## WHAT YOU NEED TO DO
Copy out exactly the lines below that run from the one holding "<source format=gbr>" to the one holding "X71500000Y-113700000D03*", keeping both of those lines and no others.

## INPUT RECORDS
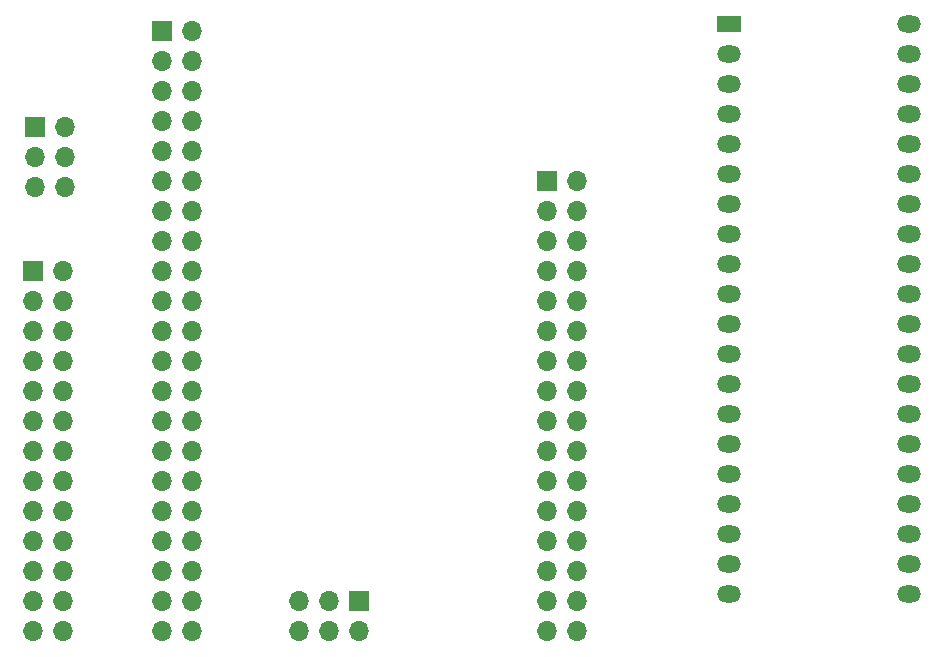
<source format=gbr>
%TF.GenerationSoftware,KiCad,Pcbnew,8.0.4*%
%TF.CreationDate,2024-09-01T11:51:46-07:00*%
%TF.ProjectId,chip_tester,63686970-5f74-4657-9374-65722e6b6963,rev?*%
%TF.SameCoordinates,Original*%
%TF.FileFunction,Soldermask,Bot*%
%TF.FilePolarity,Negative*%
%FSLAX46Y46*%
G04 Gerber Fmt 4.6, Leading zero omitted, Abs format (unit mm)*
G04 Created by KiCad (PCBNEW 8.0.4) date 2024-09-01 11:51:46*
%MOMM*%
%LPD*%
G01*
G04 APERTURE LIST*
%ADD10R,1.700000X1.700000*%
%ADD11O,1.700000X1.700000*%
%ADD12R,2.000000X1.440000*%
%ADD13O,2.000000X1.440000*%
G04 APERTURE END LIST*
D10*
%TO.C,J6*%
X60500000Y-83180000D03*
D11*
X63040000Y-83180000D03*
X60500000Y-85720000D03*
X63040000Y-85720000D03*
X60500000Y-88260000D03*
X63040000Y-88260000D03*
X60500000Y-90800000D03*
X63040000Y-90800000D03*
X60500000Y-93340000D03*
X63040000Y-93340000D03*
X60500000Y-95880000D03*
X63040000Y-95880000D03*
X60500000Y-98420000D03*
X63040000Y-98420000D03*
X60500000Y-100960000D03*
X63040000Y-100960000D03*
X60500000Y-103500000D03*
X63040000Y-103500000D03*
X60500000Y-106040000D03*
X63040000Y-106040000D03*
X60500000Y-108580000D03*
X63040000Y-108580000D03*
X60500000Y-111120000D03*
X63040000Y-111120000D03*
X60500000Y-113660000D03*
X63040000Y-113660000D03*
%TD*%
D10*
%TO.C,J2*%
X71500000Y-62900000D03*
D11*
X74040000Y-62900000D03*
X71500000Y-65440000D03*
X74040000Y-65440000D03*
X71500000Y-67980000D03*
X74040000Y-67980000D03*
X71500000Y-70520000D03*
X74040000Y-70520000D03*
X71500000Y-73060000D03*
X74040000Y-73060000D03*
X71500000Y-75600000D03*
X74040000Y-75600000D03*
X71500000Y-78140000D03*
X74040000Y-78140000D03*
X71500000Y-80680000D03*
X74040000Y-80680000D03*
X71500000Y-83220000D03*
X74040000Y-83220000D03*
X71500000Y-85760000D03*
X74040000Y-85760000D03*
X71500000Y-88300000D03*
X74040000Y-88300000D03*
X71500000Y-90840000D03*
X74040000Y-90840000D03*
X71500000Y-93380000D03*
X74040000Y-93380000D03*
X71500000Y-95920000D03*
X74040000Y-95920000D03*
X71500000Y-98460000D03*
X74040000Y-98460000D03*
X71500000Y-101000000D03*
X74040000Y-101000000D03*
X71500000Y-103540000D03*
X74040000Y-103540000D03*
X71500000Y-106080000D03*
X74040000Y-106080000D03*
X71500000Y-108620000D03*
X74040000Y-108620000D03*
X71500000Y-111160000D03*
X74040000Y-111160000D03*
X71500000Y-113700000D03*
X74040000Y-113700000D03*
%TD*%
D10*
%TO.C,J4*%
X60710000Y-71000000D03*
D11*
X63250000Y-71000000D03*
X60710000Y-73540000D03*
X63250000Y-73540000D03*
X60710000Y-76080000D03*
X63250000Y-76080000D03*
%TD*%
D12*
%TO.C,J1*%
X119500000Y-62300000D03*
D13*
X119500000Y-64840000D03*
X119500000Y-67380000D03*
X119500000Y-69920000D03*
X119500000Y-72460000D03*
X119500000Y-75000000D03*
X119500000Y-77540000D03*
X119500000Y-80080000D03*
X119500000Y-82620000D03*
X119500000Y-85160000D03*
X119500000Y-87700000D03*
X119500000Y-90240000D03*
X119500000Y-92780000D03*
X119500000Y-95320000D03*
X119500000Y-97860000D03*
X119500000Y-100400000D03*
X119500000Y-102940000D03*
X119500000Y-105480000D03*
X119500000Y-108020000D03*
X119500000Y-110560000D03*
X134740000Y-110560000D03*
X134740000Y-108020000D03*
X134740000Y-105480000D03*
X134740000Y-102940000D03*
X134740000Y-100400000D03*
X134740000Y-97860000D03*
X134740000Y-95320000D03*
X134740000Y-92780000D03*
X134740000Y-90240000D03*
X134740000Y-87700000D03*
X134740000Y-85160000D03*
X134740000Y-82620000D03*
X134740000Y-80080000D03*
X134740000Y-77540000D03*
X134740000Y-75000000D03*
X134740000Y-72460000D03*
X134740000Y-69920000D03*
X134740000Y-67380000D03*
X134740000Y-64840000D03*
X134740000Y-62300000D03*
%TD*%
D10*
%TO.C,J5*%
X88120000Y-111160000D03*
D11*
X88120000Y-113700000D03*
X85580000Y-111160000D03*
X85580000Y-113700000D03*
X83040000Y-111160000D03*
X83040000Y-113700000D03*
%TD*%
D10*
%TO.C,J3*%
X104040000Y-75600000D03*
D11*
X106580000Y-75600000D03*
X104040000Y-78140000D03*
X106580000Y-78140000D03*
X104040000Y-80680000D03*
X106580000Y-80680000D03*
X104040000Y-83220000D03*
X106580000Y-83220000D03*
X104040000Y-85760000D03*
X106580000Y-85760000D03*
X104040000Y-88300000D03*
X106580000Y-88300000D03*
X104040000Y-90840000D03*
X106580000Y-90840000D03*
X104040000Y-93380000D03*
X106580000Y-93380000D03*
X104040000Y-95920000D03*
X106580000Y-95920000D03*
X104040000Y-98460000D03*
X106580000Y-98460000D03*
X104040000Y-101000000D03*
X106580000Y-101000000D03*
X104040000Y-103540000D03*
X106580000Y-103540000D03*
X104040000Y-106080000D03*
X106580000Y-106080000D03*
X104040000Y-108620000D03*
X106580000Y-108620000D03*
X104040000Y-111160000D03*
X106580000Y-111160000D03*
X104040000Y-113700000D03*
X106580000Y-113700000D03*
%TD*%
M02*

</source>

--

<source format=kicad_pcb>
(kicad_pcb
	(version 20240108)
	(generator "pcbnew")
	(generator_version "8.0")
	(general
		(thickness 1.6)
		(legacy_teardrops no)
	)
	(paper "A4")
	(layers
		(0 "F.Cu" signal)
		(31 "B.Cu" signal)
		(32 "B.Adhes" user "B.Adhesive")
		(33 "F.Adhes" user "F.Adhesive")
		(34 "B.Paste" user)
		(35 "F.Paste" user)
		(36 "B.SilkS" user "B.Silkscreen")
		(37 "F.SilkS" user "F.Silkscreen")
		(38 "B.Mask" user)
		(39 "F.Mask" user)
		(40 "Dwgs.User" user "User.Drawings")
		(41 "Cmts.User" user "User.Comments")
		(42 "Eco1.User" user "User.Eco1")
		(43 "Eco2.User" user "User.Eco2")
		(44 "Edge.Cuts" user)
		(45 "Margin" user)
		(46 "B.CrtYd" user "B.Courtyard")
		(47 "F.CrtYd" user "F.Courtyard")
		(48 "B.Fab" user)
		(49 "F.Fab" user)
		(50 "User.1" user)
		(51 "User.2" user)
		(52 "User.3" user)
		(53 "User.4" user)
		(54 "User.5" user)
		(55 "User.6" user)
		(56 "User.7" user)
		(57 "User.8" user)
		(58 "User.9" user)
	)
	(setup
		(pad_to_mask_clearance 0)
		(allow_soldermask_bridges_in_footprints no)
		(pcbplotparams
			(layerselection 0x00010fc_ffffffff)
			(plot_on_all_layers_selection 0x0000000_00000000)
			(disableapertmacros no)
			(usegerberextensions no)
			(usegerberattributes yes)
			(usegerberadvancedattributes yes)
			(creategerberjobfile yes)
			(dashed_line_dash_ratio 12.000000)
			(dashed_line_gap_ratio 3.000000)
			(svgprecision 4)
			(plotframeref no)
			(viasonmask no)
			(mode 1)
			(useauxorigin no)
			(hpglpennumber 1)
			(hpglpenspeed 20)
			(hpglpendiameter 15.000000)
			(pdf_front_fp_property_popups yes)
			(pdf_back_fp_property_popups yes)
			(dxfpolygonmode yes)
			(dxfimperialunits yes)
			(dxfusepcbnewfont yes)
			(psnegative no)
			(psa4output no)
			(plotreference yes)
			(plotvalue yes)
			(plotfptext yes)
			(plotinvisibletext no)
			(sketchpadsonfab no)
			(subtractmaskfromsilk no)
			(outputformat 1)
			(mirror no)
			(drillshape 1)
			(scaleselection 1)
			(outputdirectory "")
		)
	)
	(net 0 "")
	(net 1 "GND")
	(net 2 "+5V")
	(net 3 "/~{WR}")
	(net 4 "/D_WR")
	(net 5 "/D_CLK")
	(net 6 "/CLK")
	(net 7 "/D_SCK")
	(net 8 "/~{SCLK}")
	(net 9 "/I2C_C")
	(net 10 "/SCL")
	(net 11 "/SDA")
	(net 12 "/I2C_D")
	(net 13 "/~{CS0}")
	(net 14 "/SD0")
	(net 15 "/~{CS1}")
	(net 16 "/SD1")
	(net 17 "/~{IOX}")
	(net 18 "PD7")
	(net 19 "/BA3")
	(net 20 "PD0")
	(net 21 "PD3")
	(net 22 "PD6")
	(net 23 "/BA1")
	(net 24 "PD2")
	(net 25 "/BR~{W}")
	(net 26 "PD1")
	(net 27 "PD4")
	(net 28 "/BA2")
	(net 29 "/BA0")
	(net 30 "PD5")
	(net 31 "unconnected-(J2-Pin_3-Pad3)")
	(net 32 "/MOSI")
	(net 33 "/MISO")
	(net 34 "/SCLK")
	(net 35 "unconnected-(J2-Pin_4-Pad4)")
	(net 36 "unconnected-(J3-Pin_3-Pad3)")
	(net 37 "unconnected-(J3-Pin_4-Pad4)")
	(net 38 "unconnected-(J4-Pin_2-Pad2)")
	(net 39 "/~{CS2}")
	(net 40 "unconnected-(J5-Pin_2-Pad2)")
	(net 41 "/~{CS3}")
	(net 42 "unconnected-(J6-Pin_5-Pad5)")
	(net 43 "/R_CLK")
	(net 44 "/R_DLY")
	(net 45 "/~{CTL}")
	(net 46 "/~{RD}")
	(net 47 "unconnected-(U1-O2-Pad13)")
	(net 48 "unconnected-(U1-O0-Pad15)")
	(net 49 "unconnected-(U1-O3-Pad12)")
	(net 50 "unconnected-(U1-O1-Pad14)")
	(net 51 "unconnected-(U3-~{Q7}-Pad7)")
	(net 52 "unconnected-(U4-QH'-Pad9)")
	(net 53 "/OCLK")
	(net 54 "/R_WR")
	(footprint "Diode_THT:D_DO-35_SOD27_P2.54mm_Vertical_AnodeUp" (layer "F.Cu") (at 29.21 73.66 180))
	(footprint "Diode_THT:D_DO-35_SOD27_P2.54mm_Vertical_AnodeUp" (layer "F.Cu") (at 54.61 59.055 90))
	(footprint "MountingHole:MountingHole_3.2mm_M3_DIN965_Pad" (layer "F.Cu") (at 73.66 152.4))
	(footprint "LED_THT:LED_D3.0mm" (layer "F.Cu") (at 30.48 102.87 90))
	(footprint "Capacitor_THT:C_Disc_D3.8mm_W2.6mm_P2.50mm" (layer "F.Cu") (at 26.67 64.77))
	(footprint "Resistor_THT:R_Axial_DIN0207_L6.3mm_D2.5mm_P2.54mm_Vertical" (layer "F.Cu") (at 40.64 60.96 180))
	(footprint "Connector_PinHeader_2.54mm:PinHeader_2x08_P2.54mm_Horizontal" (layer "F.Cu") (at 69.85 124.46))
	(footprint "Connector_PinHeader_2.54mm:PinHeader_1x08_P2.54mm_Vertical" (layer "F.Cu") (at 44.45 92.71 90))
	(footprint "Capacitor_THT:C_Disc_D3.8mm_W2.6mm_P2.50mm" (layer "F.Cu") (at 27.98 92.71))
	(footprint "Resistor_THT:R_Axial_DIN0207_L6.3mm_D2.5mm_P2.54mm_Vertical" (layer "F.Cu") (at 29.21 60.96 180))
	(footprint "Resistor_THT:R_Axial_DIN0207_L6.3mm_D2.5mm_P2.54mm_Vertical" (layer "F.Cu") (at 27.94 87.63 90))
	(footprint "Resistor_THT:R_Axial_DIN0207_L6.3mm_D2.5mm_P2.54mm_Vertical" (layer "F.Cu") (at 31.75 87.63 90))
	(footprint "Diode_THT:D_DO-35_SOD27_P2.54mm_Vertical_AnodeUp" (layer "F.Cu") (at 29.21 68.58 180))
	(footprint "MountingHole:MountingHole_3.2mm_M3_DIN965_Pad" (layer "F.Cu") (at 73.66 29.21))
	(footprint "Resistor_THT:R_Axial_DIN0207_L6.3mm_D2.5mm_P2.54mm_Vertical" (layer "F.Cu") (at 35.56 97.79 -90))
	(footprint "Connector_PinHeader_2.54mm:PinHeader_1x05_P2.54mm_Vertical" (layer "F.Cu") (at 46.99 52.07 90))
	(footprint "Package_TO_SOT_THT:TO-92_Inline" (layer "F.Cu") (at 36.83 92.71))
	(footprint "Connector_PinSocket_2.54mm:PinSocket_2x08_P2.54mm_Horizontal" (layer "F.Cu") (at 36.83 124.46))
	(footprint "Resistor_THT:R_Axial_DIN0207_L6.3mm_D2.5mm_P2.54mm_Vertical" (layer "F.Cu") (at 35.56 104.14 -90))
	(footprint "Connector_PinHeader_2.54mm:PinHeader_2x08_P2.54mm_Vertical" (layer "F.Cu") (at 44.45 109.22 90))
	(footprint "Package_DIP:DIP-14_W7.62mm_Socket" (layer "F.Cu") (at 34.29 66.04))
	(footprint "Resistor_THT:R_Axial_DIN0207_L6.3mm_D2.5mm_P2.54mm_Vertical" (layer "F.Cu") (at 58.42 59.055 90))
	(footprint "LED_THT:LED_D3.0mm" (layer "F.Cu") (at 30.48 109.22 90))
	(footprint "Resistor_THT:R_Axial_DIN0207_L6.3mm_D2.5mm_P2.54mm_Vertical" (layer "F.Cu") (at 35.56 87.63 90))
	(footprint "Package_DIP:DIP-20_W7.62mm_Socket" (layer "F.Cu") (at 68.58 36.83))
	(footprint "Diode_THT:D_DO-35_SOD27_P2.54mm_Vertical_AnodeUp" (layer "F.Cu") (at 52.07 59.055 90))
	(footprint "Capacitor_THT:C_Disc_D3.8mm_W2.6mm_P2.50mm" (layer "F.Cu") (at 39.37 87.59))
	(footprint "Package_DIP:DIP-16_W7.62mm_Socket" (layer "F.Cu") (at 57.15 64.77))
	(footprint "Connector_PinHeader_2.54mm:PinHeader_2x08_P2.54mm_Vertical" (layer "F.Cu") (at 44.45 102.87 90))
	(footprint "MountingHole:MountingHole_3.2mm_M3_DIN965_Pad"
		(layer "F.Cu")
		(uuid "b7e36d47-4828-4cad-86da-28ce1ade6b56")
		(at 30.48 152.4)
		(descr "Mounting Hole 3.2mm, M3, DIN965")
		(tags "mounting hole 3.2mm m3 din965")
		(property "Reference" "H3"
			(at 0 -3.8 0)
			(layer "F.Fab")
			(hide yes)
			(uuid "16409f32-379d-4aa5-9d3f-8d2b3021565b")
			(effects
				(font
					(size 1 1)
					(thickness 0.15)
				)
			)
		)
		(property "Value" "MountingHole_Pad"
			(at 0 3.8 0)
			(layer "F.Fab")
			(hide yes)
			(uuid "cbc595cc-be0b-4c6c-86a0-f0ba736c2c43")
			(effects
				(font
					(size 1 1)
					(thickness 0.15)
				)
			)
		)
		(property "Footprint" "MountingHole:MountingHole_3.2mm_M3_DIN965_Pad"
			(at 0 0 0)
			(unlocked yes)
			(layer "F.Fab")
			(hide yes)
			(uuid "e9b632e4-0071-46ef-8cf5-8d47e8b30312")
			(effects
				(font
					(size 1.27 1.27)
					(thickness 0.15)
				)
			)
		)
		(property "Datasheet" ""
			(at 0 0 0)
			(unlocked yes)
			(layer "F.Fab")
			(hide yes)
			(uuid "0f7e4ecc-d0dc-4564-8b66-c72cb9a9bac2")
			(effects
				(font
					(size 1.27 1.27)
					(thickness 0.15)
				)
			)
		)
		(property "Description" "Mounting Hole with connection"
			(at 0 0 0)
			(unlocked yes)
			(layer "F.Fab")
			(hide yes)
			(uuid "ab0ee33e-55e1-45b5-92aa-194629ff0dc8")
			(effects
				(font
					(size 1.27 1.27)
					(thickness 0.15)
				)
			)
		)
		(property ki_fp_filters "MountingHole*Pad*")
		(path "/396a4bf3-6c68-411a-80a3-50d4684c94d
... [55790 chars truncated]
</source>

...

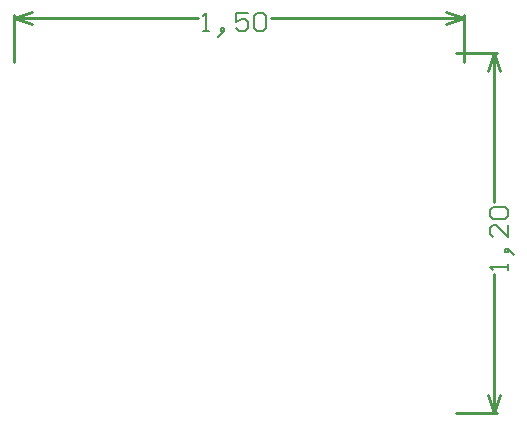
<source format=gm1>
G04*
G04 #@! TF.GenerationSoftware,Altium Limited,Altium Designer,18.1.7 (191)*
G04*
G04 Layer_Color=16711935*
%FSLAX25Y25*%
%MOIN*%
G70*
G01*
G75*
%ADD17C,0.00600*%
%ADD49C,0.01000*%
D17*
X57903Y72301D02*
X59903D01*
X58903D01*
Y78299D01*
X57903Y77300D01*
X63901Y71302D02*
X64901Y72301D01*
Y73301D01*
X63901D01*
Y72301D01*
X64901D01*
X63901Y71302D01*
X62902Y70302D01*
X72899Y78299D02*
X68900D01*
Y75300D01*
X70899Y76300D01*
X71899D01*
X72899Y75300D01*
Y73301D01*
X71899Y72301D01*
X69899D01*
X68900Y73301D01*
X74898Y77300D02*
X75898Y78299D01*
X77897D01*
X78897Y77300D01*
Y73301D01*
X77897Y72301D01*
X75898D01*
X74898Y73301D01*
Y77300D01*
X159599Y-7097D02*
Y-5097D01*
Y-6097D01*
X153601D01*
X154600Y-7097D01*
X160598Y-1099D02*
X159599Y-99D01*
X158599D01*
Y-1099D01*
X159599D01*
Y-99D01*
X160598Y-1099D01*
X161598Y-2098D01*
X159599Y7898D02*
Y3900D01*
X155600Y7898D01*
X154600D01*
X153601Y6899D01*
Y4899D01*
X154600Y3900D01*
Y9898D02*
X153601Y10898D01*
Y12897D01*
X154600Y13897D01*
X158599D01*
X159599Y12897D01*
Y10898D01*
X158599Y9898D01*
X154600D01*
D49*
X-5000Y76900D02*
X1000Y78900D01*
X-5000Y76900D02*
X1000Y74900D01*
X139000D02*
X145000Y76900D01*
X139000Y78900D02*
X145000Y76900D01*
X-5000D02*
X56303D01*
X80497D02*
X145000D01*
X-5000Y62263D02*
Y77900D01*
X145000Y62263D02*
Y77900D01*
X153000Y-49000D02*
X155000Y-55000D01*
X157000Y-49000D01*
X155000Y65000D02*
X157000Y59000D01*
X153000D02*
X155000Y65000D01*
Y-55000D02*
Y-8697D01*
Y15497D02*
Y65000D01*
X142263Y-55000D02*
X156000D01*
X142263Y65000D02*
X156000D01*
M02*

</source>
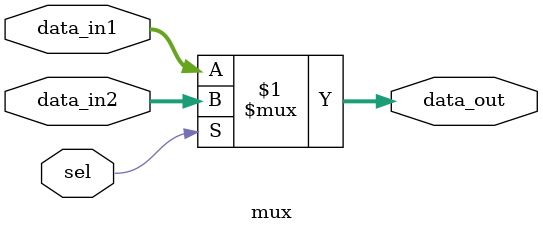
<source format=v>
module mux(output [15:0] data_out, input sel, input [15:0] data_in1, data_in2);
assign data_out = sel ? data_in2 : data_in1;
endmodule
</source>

## EXERCISE OUTPUT
<source format=gbr>
%TF.GenerationSoftware,KiCad,Pcbnew,8.0.4*%
%TF.CreationDate,2024-09-01T11:51:46-07:00*%
%TF.ProjectId,chip_tester,63686970-5f74-4657-9374-65722e6b6963,rev?*%
%TF.SameCoordinates,Original*%
%TF.FileFunction,Soldermask,Bot*%
%TF.FilePolarity,Negative*%
%FSLAX46Y46*%
G04 Gerber Fmt 4.6, Leading zero omitted, Abs format (unit mm)*
G04 Created by KiCad (PCBNEW 8.0.4) date 2024-09-01 11:51:46*
%MOMM*%
%LPD*%
G01*
G04 APERTURE LIST*
%ADD10R,1.700000X1.700000*%
%ADD11O,1.700000X1.700000*%
%ADD12R,2.000000X1.440000*%
%ADD13O,2.000000X1.440000*%
G04 APERTURE END LIST*
D10*
%TO.C,J6*%
X60500000Y-83180000D03*
D11*
X63040000Y-83180000D03*
X60500000Y-85720000D03*
X63040000Y-85720000D03*
X60500000Y-88260000D03*
X63040000Y-88260000D03*
X60500000Y-90800000D03*
X63040000Y-90800000D03*
X60500000Y-93340000D03*
X63040000Y-93340000D03*
X60500000Y-95880000D03*
X63040000Y-95880000D03*
X60500000Y-98420000D03*
X63040000Y-98420000D03*
X60500000Y-100960000D03*
X63040000Y-100960000D03*
X60500000Y-103500000D03*
X63040000Y-103500000D03*
X60500000Y-106040000D03*
X63040000Y-106040000D03*
X60500000Y-108580000D03*
X63040000Y-108580000D03*
X60500000Y-111120000D03*
X63040000Y-111120000D03*
X60500000Y-113660000D03*
X63040000Y-113660000D03*
%TD*%
D10*
%TO.C,J2*%
X71500000Y-62900000D03*
D11*
X74040000Y-62900000D03*
X71500000Y-65440000D03*
X74040000Y-65440000D03*
X71500000Y-67980000D03*
X74040000Y-67980000D03*
X71500000Y-70520000D03*
X74040000Y-70520000D03*
X71500000Y-73060000D03*
X74040000Y-73060000D03*
X71500000Y-75600000D03*
X74040000Y-75600000D03*
X71500000Y-78140000D03*
X74040000Y-78140000D03*
X71500000Y-80680000D03*
X74040000Y-80680000D03*
X71500000Y-83220000D03*
X74040000Y-83220000D03*
X71500000Y-85760000D03*
X74040000Y-85760000D03*
X71500000Y-88300000D03*
X74040000Y-88300000D03*
X71500000Y-90840000D03*
X74040000Y-90840000D03*
X71500000Y-93380000D03*
X74040000Y-93380000D03*
X71500000Y-95920000D03*
X74040000Y-95920000D03*
X71500000Y-98460000D03*
X74040000Y-98460000D03*
X71500000Y-101000000D03*
X74040000Y-101000000D03*
X71500000Y-103540000D03*
X74040000Y-103540000D03*
X71500000Y-106080000D03*
X74040000Y-106080000D03*
X71500000Y-108620000D03*
X74040000Y-108620000D03*
X71500000Y-111160000D03*
X74040000Y-111160000D03*
X71500000Y-113700000D03*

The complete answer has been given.